> Stated task
Copy every line of the records below word for word, leaving out the pictures.

> Dataset records

>> Start

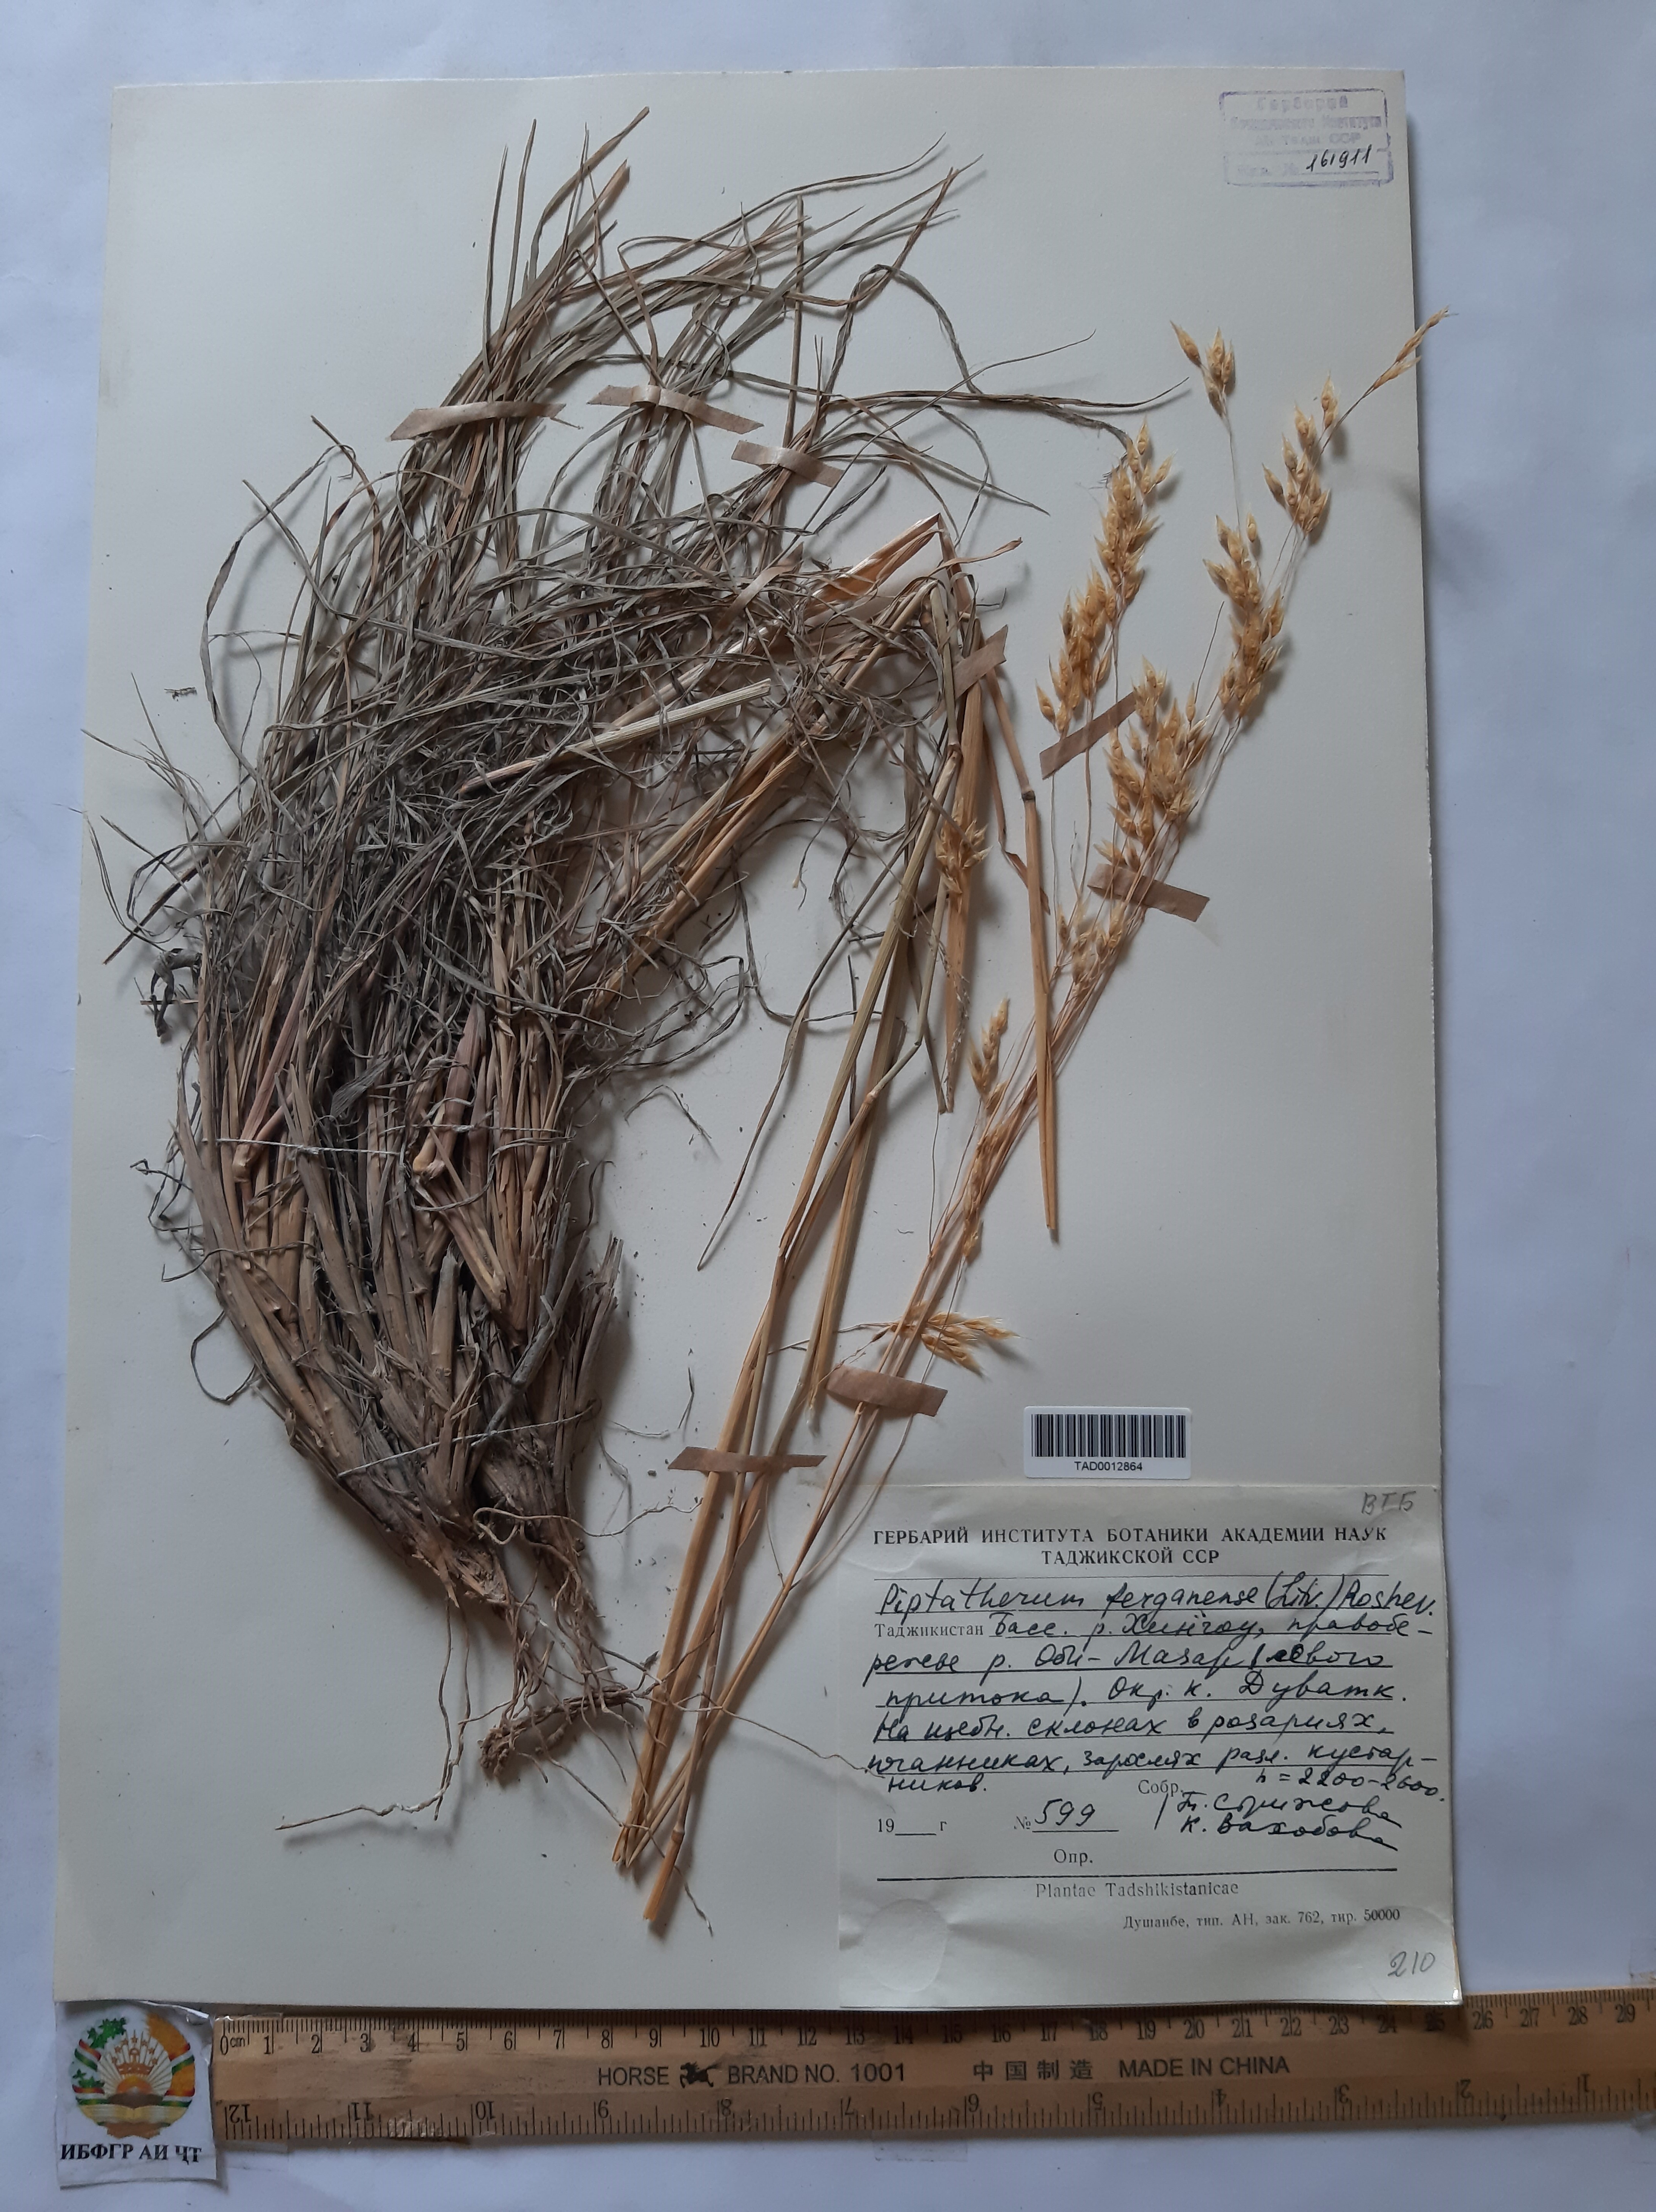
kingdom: Plantae
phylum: Tracheophyta
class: Liliopsida
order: Poales
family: Poaceae
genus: Piptatherum
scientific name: Piptatherum ferganense
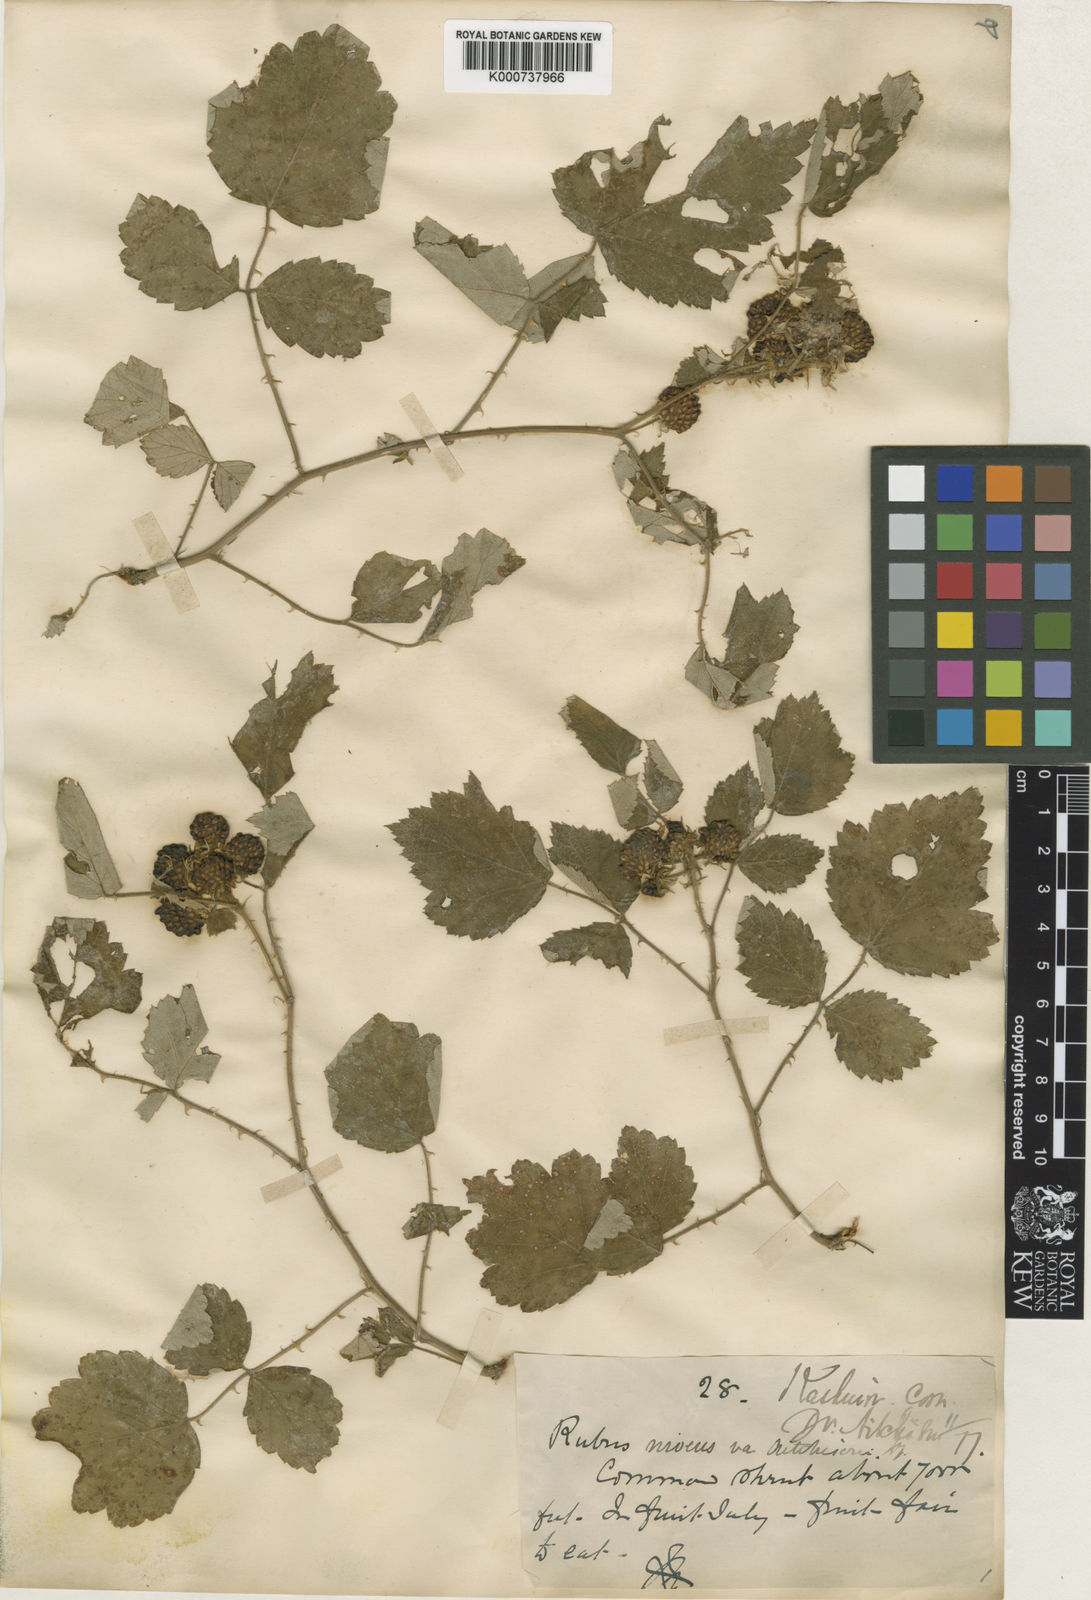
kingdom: Plantae
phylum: Tracheophyta
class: Magnoliopsida
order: Rosales
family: Rosaceae
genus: Rubus
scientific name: Rubus pedunculosus
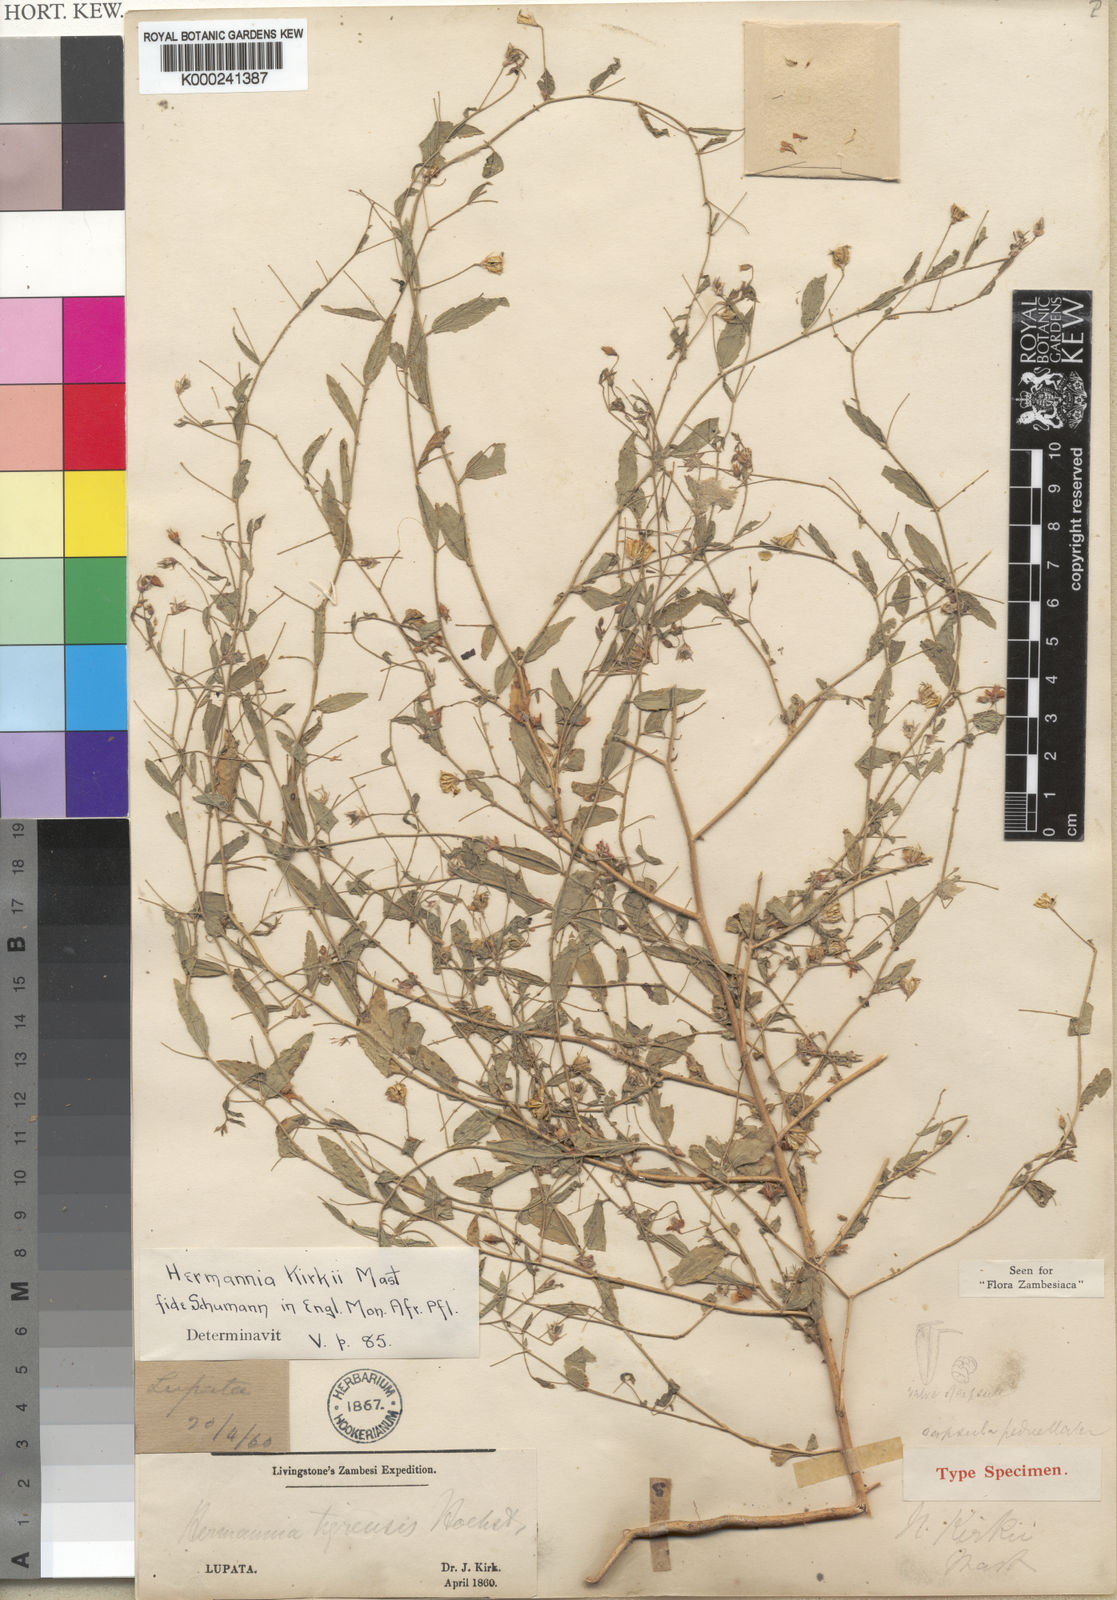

>> End

> Exercise solution
kingdom: Plantae
phylum: Tracheophyta
class: Liliopsida
order: Poales
family: Poaceae
genus: Piptatherum
scientific name: Piptatherum ferganense
kingdom: Plantae
phylum: Tracheophyta
class: Magnoliopsida
order: Rosales
family: Rosaceae
genus: Rubus
scientific name: Rubus pedunculosus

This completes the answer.